TKR (best ortho procedure in terms of evidence) ONLY has evidence in severe OA patients who are ambulatory without obesity, smoking, geriatric age, etc. The census data through the country shows that the vast majority of these surgeries are done on patients who FALL OUTSIDE of the literature evidence.

There is zero evidence for most arthroscopic surgeries (no better than sham), labral surgeries for shoulder (NEJM just published article saying sham procedure is equal to labral shoulder surgeries), etc.

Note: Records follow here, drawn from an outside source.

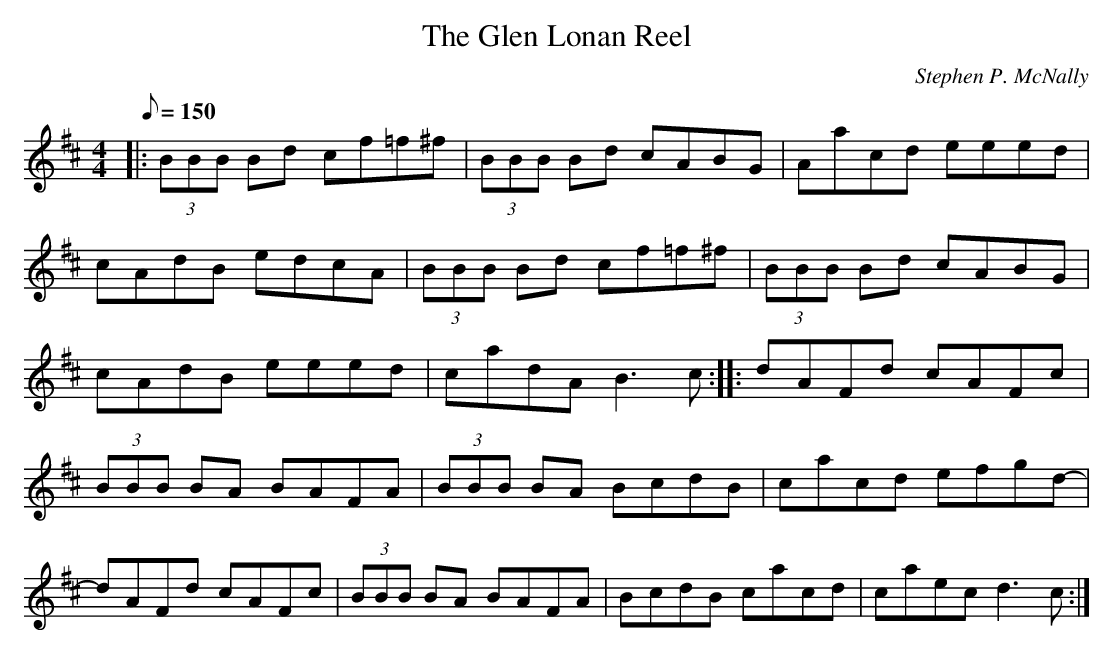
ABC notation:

X:1
T:The Glen Lonan Reel
M:4/4
L:1/8
Q:150
C:Stephen P. McNally
K:D
|:(3BBB Bd cf=f^f|(3BBB Bd cABG|Aacd eeed|cAdB edcA|
(3BBB Bd cf=f^f|(3BBB Bd cABG|cAdB eeed|cadA B3 c:|
|:dAFd cAFc|(3BBB BA BAFA|(3BBB BA BcdB|cacd efgd-|
dAFd cAFc|(3BBB BA BAFA|BcdB cacd|caec d3 c:|!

Prostectomy surgeries for early CA (>96% of the surgeries done are for this indication) have just been proven to NOT decrease mortality for patients EVEN past the 10 year mark but increase morbidity significantly including incontinence and impotence (not to mention anesthesia effects on geriatric patients exposed for HOURS at a time for these).

You going to demand to avoid doing anesthesia for any of these ineffective surgeries or the ones contributing to the "opioid" crisis considering you are a "moral man" that wants to avoid it?

Yeah thought so. Your "morality" is very selective apparently when it affects your pocketbook.

Lets not kid ourselves here.

As long as you do anesthesia for those large fusion cases, you are no better than the "narcs for injections" pain doc you condemn considering the train wrecks you are going to leave behind for either a PCP or pain doc to manage. In fact, you are worse in most ways considering you are making them into narcotic train wrecks AND exposing them to huge morbidity/mortality risks with anesthesia risks.

As long as you do anesthesia for the litany of procedures that has been show to be ineffective, you are worse than the pain guy who does procedures for money on people he knows won't benefit considering the anesthesia/morbidity risks you are exposing the patients to for YOUR financial gain.

I know this might make you angry and you won't "understand" my VERY clear argument but its fact.